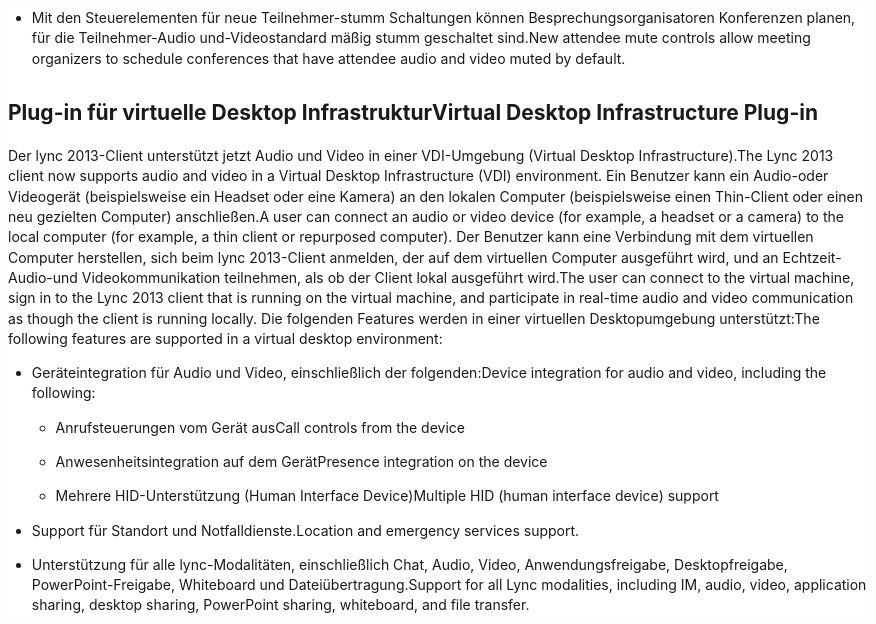   - <span data-ttu-id="12f97-125">Mit den Steuerelementen für neue Teilnehmer-stumm Schaltungen können Besprechungsorganisatoren Konferenzen planen, für die Teilnehmer-Audio und-Videostandard mäßig stumm geschaltet sind.</span><span class="sxs-lookup"><span data-stu-id="12f97-125">New attendee mute controls allow meeting organizers to schedule conferences that have attendee audio and video muted by default.</span></span>

</div>

<div>

## <a name="virtual-desktop-infrastructure-plug-in"></a><span data-ttu-id="12f97-126">Plug-in für virtuelle Desktop Infrastruktur</span><span class="sxs-lookup"><span data-stu-id="12f97-126">Virtual Desktop Infrastructure Plug-in</span></span>

<span data-ttu-id="12f97-127">Der lync 2013-Client unterstützt jetzt Audio und Video in einer VDI-Umgebung (Virtual Desktop Infrastructure).</span><span class="sxs-lookup"><span data-stu-id="12f97-127">The Lync 2013 client now supports audio and video in a Virtual Desktop Infrastructure (VDI) environment.</span></span> <span data-ttu-id="12f97-128">Ein Benutzer kann ein Audio-oder Videogerät (beispielsweise ein Headset oder eine Kamera) an den lokalen Computer (beispielsweise einen Thin-Client oder einen neu gezielten Computer) anschließen.</span><span class="sxs-lookup"><span data-stu-id="12f97-128">A user can connect an audio or video device (for example, a headset or a camera) to the local computer (for example, a thin client or repurposed computer).</span></span> <span data-ttu-id="12f97-129">Der Benutzer kann eine Verbindung mit dem virtuellen Computer herstellen, sich beim lync 2013-Client anmelden, der auf dem virtuellen Computer ausgeführt wird, und an Echtzeit-Audio-und Videokommunikation teilnehmen, als ob der Client lokal ausgeführt wird.</span><span class="sxs-lookup"><span data-stu-id="12f97-129">The user can connect to the virtual machine, sign in to the Lync 2013 client that is running on the virtual machine, and participate in real-time audio and video communication as though the client is running locally.</span></span> <span data-ttu-id="12f97-130">Die folgenden Features werden in einer virtuellen Desktopumgebung unterstützt:</span><span class="sxs-lookup"><span data-stu-id="12f97-130">The following features are supported in a virtual desktop environment:</span></span>

  - <span data-ttu-id="12f97-131">Geräteintegration für Audio und Video, einschließlich der folgenden:</span><span class="sxs-lookup"><span data-stu-id="12f97-131">Device integration for audio and video, including the following:</span></span>
    
      - <span data-ttu-id="12f97-132">Anrufsteuerungen vom Gerät aus</span><span class="sxs-lookup"><span data-stu-id="12f97-132">Call controls from the device</span></span>
    
      - <span data-ttu-id="12f97-133">Anwesenheitsintegration auf dem Gerät</span><span class="sxs-lookup"><span data-stu-id="12f97-133">Presence integration on the device</span></span>
    
      - <span data-ttu-id="12f97-134">Mehrere HID-Unterstützung (Human Interface Device)</span><span class="sxs-lookup"><span data-stu-id="12f97-134">Multiple HID (human interface device) support</span></span>

  - <span data-ttu-id="12f97-135">Support für Standort und Notfalldienste.</span><span class="sxs-lookup"><span data-stu-id="12f97-135">Location and emergency services support.</span></span>

  - <span data-ttu-id="12f97-136">Unterstützung für alle lync-Modalitäten, einschließlich Chat, Audio, Video, Anwendungsfreigabe, Desktopfreigabe, PowerPoint-Freigabe, Whiteboard und Dateiübertragung.</span><span class="sxs-lookup"><span data-stu-id="12f97-136">Support for all Lync modalities, including IM, audio, video, application sharing, desktop sharing, PowerPoint sharing, whiteboard, and file transfer.</span></span>
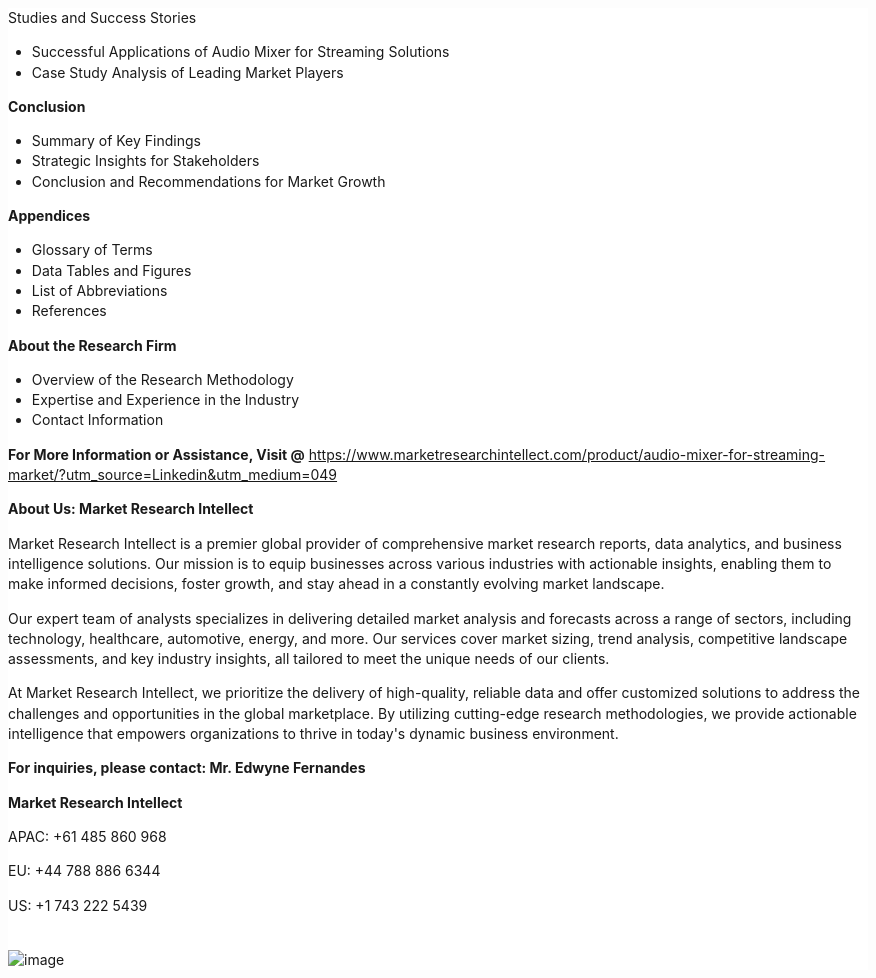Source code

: Studies and Success Stories</strong></p><ul><li>Successful Applications of Audio Mixer for Streaming Solutions</li><li>Case Study Analysis of Leading Market Players</li></ul><p><strong>Conclusion</strong></p><ul><li>Summary of Key Findings</li><li>Strategic Insights for Stakeholders</li><li>Conclusion and Recommendations for Market Growth</li></ul><p><strong>Appendices</strong></p><ul><li>Glossary of Terms</li><li>Data Tables and Figures</li><li>List of Abbreviations</li><li>References</li></ul><p><strong>About the Research Firm</strong></p><ul><li>Overview of the Research Methodology</li><li>Expertise and Experience in the Industry</li><li>Contact Information</li></ul></div><div class="article-main__content" data-test-id="publishing-text-block"><p><span class="font-[700]"><strong>For More Information or Assistance, Visit @</strong>&nbsp;<a href="https://www.marketresearchintellect.com/product/audio-mixer-for-streaming-market/?utm_source=Linkedin&utm_medium=049">https://www.marketresearchintellect.com/product/audio-mixer-for-streaming-market/?utm_source=Linkedin&utm_medium=049</a></span></p><p><strong>About Us: Market Research Intellect</strong></p><p>Market Research Intellect is a premier global provider of comprehensive market research reports, data analytics, and business intelligence solutions. Our mission is to equip businesses across various industries with actionable insights, enabling them to make informed decisions, foster growth, and stay ahead in a constantly evolving market landscape.</p><p>Our expert team of analysts specializes in delivering detailed market analysis and forecasts across a range of sectors, including technology, healthcare, automotive, energy, and more. Our services cover market sizing, trend analysis, competitive landscape assessments, and key industry insights, all tailored to meet the unique needs of our clients.</p><p>At Market Research Intellect, we prioritize the delivery of high-quality, reliable data and offer customized solutions to address the challenges and opportunities in the global marketplace. By utilizing cutting-edge research methodologies, we provide actionable intelligence that empowers organizations to thrive in today's dynamic business environment.</p><p><strong>For inquiries, please contact: Mr. Edwyne Fernandes</strong></p><p><strong>Market Research Intellect</strong></p><p>APAC: +61 485 860 968</p><p>EU: +44 788 886 6344</p><p>US: +1 743 222 5439</p></div><div class="article-main__content" data-test-id="publishing-text-block">&nbsp;</div>
![image](https://github.com/user-attachments/assets/d9020bf2-77a1-45ee-a5a9-3d368b065cbf)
****
| Exercise objective |
Quote the records above line for line, leaving out the pictures.

| Response to the exercise |
   - <span data-ttu-id="12f97-125">Mit den Steuerelementen für neue Teilnehmer-stumm Schaltungen können Besprechungsorganisatoren Konferenzen planen, für die Teilnehmer-Audio und-Videostandard mäßig stumm geschaltet sind.</span><span class="sxs-lookup"><span data-stu-id="12f97-125">New attendee mute controls allow meeting organizers to schedule conferences that have attendee audio and video muted by default.</span></span>

</div>

<div>

## <a name="virtual-desktop-infrastructure-plug-in"></a><span data-ttu-id="12f97-126">Plug-in für virtuelle Desktop Infrastruktur</span><span class="sxs-lookup"><span data-stu-id="12f97-126">Virtual Desktop Infrastructure Plug-in</span></span>

<span data-ttu-id="12f97-127">Der lync 2013-Client unterstützt jetzt Audio und Video in einer VDI-Umgebung (Virtual Desktop Infrastructure).</span><span class="sxs-lookup"><span data-stu-id="12f97-127">The Lync 2013 client now supports audio and video in a Virtual Desktop Infrastructure (VDI) environment.</span></span> <span data-ttu-id="12f97-128">Ein Benutzer kann ein Audio-oder Videogerät (beispielsweise ein Headset oder eine Kamera) an den lokalen Computer (beispielsweise einen Thin-Client oder einen neu gezielten Computer) anschließen.</span><span class="sxs-lookup"><span data-stu-id="12f97-128">A user can connect an audio or video device (for example, a headset or a camera) to the local computer (for example, a thin client or repurposed computer).</span></span> <span data-ttu-id="12f97-129">Der Benutzer kann eine Verbindung mit dem virtuellen Computer herstellen, sich beim lync 2013-Client anmelden, der auf dem virtuellen Computer ausgeführt wird, und an Echtzeit-Audio-und Videokommunikation teilnehmen, als ob der Client lokal ausgeführt wird.</span><span class="sxs-lookup"><span data-stu-id="12f97-129">The user can connect to the virtual machine, sign in to the Lync 2013 client that is running on the virtual machine, and participate in real-time audio and video communication as though the client is running locally.</span></span> <span data-ttu-id="12f97-130">Die folgenden Features werden in einer virtuellen Desktopumgebung unterstützt:</span><span class="sxs-lookup"><span data-stu-id="12f97-130">The following features are supported in a virtual desktop environment:</span></span>

  - <span data-ttu-id="12f97-131">Geräteintegration für Audio und Video, einschließlich der folgenden:</span><span class="sxs-lookup"><span data-stu-id="12f97-131">Device integration for audio and video, including the following:</span></span>
    
      - <span data-ttu-id="12f97-132">Anrufsteuerungen vom Gerät aus</span><span class="sxs-lookup"><span data-stu-id="12f97-132">Call controls from the device</span></span>
    
      - <span data-ttu-id="12f97-133">Anwesenheitsintegration auf dem Gerät</span><span class="sxs-lookup"><span data-stu-id="12f97-133">Presence integration on the device</span></span>
    
      - <span data-ttu-id="12f97-134">Mehrere HID-Unterstützung (Human Interface Device)</span><span class="sxs-lookup"><span data-stu-id="12f97-134">Multiple HID (human interface device) support</span></span>

  - <span data-ttu-id="12f97-135">Support für Standort und Notfalldienste.</span><span class="sxs-lookup"><span data-stu-id="12f97-135">Location and emergency services support.</span></span>

  - <span data-ttu-id="12f97-136">Unterstützung für alle lync-Modalitäten, einschließlich Chat, Audio, Video, Anwendungsfreigabe, Desktopfreigabe, PowerPoint-Freigabe, Whiteboard und Dateiübertragung.</span><span class="sxs-lookup"><span data-stu-id="12f97-136">Support for all Lync modalities, including IM, audio, video, application sharing, desktop sharing, PowerPoint sharing, whiteboard, and file transfer.</span></span>
Source code

: Studies and Success Stories</strong></p><ul><li>Successful Applications of Audio Mixer for Streaming Solutions</li><li>Case Study Analysis of Leading Market Players</li></ul><p><strong>Conclusion</strong></p><ul><li>Summary of Key Findings</li><li>Strategic Insights for Stakeholders</li><li>Conclusion and Recommendations for Market Growth</li></ul><p><strong>Appendices</strong></p><ul><li>Glossary of Terms</li><li>Data Tables and Figures</li><li>List of Abbreviations</li><li>References</li></ul><p><strong>About the Research Firm</strong></p><ul><li>Overview of the Research Methodology</li><li>Expertise and Experience in the Industry</li><li>Contact Information</li></ul></div><div class="article-main__content" data-test-id="publishing-text-block"><p><span class="font-[700]"><strong>For More Information or Assistance, Visit @</strong>&nbsp;<a href="https://www.marketresearchintellect.com/product/audio-mixer-for-streaming-market/?utm_source=Linkedin&utm_medium=049">https://www.marketresearchintellect.com/product/audio-mixer-for-streaming-market/?utm_source=Linkedin&utm_medium=049</a></span></p><p><strong>About Us: Market Research Intellect</strong></p><p>Market Research Intellect is a premier global provider of comprehensive market research reports, data analytics, and business intelligence solutions. Our mission is to equip businesses across various industries with actionable insights, enabling them to make informed decisions, foster growth, and stay ahead in a constantly evolving market landscape.</p><p>Our expert team of analysts specializes in delivering detailed market analysis and forecasts across a range of sectors, including technology, healthcare, automotive, energy, and more. Our services cover market sizing, trend analysis, competitive landscape assessments, and key industry insights, all tailored to meet the unique needs of our clients.</p><p>At Market Research Intellect, we prioritize the delivery of high-quality, reliable data and offer customized solutions to address the challenges and opportunities in the global marketplace. By utilizing cutting-edge research methodologies, we provide actionable intelligence that empowers organizations to thrive in today's dynamic business environment.</p><p><strong>For inquiries, please contact: Mr. Edwyne Fernandes</strong></p><p><strong>Market Research Intellect</strong></p><p>APAC: +61 485 860 968</p><p>EU: +44 788 886 6344</p><p>US: +1 743 222 5439</p></div><div class="article-main__content" data-test-id="publishing-text-block">&nbsp;</div>
![image](https://github.com/user-attachments/assets/d9020bf2-77a1-45ee-a5a9-3d368b065cbf)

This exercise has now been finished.